Georgia NAACP leaders want a South Georgia high school to remove the nickname Rebels from its teams, to the dismay of many residents.
State NAACP president Francys Johnson released a statement earlier this week demanding Effingham County High School stop using the nickname Rebels because of the word’s connection with the Confederacy during the Civil War. He and supporters also want the school near Savannah to remove any other symbols that emerged during that era and are deemed by some as racially offensive.
“It’s time for the Confederate flag and the glorification of rebel culture that fought to maintain slavery and Jim Crow as an economic and social order to surrender. If we want closure on a 150-year-old chapter in American history, we must unite under the American flag as true patriots,” said Johnson, who suggested the school rename its teams “Patriots.”

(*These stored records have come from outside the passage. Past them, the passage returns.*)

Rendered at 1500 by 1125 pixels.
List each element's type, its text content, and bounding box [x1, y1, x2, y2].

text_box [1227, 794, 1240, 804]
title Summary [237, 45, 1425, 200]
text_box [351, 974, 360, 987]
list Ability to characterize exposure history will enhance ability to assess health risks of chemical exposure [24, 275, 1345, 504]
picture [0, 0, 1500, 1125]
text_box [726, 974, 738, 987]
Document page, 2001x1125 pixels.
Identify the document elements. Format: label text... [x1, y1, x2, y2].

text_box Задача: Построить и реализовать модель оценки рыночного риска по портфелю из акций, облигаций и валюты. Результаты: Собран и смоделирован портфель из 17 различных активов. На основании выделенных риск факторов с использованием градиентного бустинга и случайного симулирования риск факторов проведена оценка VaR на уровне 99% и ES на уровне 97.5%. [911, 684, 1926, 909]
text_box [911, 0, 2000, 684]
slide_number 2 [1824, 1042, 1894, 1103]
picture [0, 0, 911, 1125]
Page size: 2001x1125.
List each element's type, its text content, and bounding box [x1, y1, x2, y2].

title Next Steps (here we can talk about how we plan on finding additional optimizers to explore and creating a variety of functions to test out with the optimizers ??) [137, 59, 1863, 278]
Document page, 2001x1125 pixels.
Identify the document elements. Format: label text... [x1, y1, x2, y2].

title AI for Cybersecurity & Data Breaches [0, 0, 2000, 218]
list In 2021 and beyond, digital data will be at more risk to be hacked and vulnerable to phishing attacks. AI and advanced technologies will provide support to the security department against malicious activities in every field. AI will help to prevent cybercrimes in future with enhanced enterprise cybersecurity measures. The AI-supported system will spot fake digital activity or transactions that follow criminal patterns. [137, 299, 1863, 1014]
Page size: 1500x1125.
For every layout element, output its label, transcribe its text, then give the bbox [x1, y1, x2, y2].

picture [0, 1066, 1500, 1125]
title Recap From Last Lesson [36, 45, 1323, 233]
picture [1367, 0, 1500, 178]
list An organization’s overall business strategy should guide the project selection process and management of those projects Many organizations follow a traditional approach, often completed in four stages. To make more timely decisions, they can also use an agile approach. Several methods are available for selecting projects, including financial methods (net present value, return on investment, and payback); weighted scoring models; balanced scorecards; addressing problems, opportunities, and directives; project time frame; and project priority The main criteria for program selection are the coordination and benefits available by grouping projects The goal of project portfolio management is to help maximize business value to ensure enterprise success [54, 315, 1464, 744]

Johnson said students also run the field with a large Confederate flag as the band plays Dixie.
Some area residents say the nickname, flag and other symbols reflect pride in their Southern heritage and should not be considered racist. A petition on Change.org to keep the nickname has more than 7,000 supporters.
Both sides debated the matter at a school board meeting Tuesday. Board members said they will consider the arguments and make a decision later, according to news reports.
Civil rights leaders and others have pushed for removing symbols of the Confederacy from government properties and schools after Dylann Roof, 21, was charged with the murders of nine African-Americans attending a Bible study at their Charleston, S.C., church in June. Several images of Roof holding a Confederate flag emerged after the shootings.